The times have changed, and everyone, economists included, must open their minds and broaden their vision to understand what is happening. There are also right ways and wrong ways to respond to that change. It is the author’s hope that this book will help explain why policies that worked so well in the past no longer work today, and why nostalgia for the “good old days” is no solution for the future. Once the key drivers of change are identified and understood, individuals and policymakers alike should be able to respond correctly to today’s new environment without wasting time on remedies that are no longer relevant.

About the Author

Richard C. Koo is the Chief Economist of Nomura Research Institute, with responsibilities to provide independent economic and market analysis to Nomura Securities, the leading securities house in Japan, and its clients. Before joining Nomura in 1984, Mr. Koo, a US citizen, was an economist with the Federal Reserve Bank of New York (1981–84). Prior to that, he was a Doctoral Fellow of the Board of Governors of the Federal Reserve System (1979–81). In addition to conducting financial market research, he has also advised several Japanese prime ministers on how best to deal with Japan’s economic and banking problems. In addition to being one of the first non‐Japanese to participate in the making of Japan’s five‐year economic plan, he was also the only non‐Japanese member of the Defense Strategy Study Conference of the Japan Ministry of Defense for 1999–2011. Currently he is serving as a Senior Advisor to Center for Strategic and International Studies (Washington D.C.). He is also an Advisory Board Member of Institute for New Economic Thinking (N.Y.C.) and a frequent contribution to The International Economy Magazine, Washington, D.C.
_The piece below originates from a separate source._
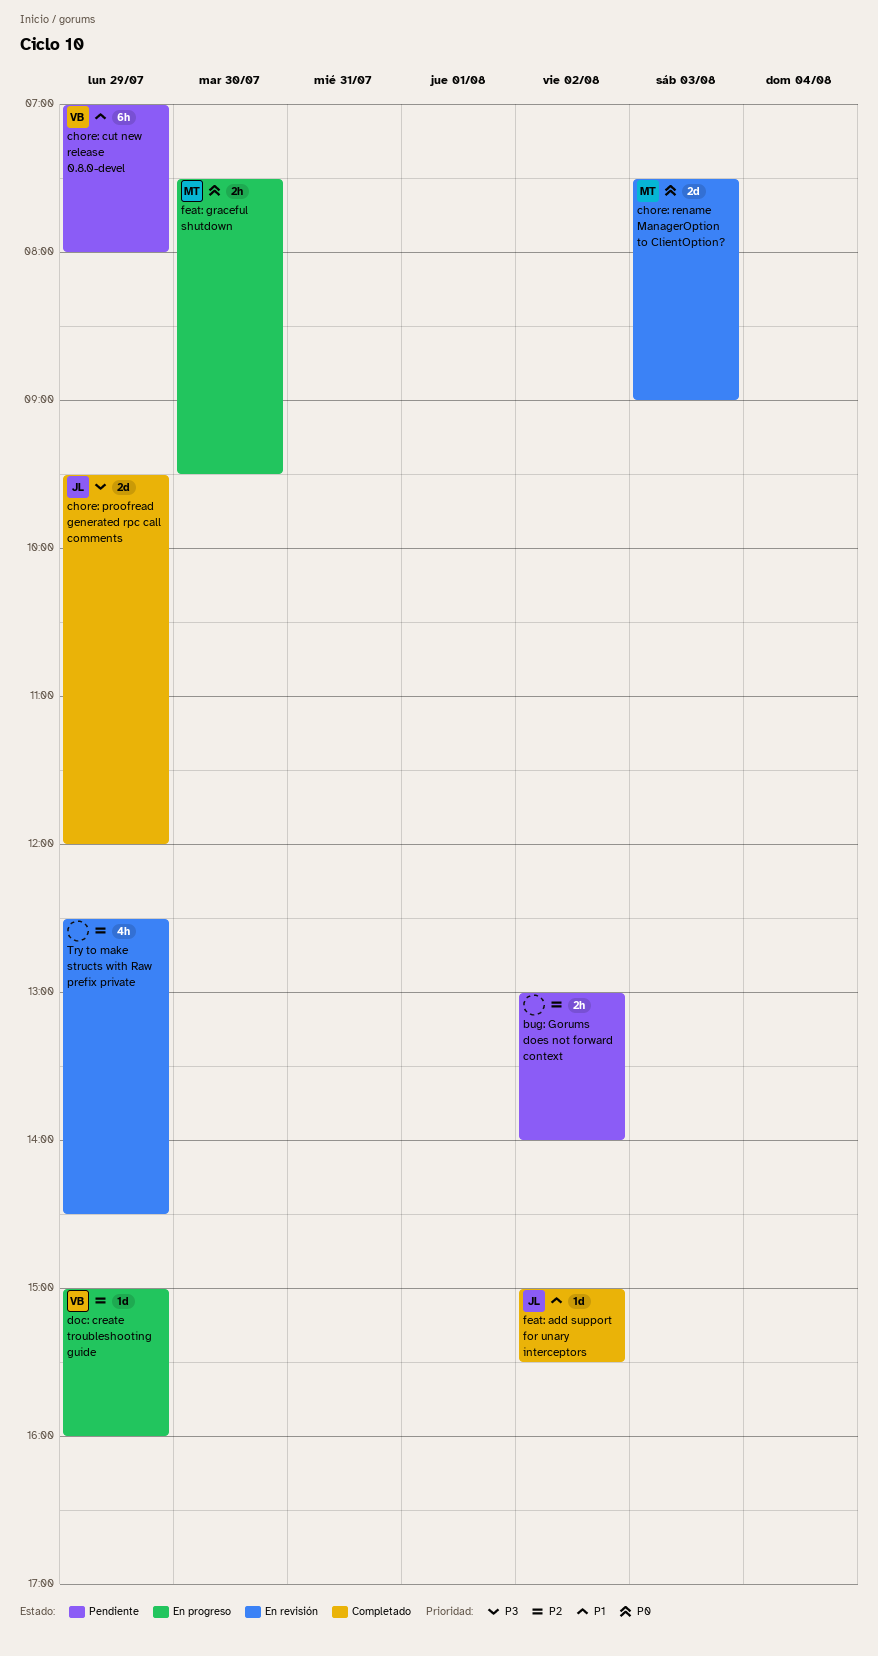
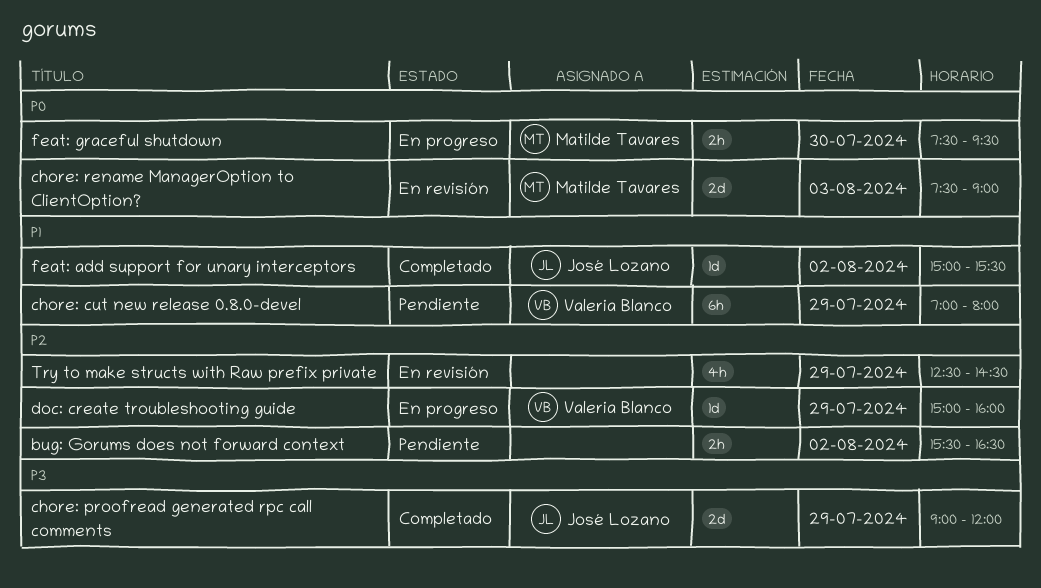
bug: Gorums does not forward context, begins: 13:00 -> 15:30
bug: Gorums does not forward context, ends: 14:00 -> 16:30
chore: proofread generated rpc call comments, begins: 09:30 -> 09:00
Author of many books on Japanese economy, his The Holy Grail of Macroeconomics—Lessons from Japan’s Great Recession (John Wiley & Sons, 2008) has been translated into and sold in six different languages. Mr. Koo holds BAs in Political Science and Economics from the University of California at Berkeley (1976) and an MA in Economics from the Johns Hopkins University (1979). From 1998 to 2010, he was a visiting professor at Waseda University in Tokyo. In financial circles, Mr. Koo was ranked first among over 100 economists covering Japan in the Nikkei Financial Ranking for 1995, 1996, and 1997, and by the Institutional Investor magazine for 1998. He was also ranked 1st by Nikkei Newsletter on Bond and Money for 1998, 1999, and 2000. He was awarded the Abramson Award by the National Association for Business Economics (Washington, D.C.) for the year 2001. Mr. Koo, a native of Kobe, Japan, is married with two children.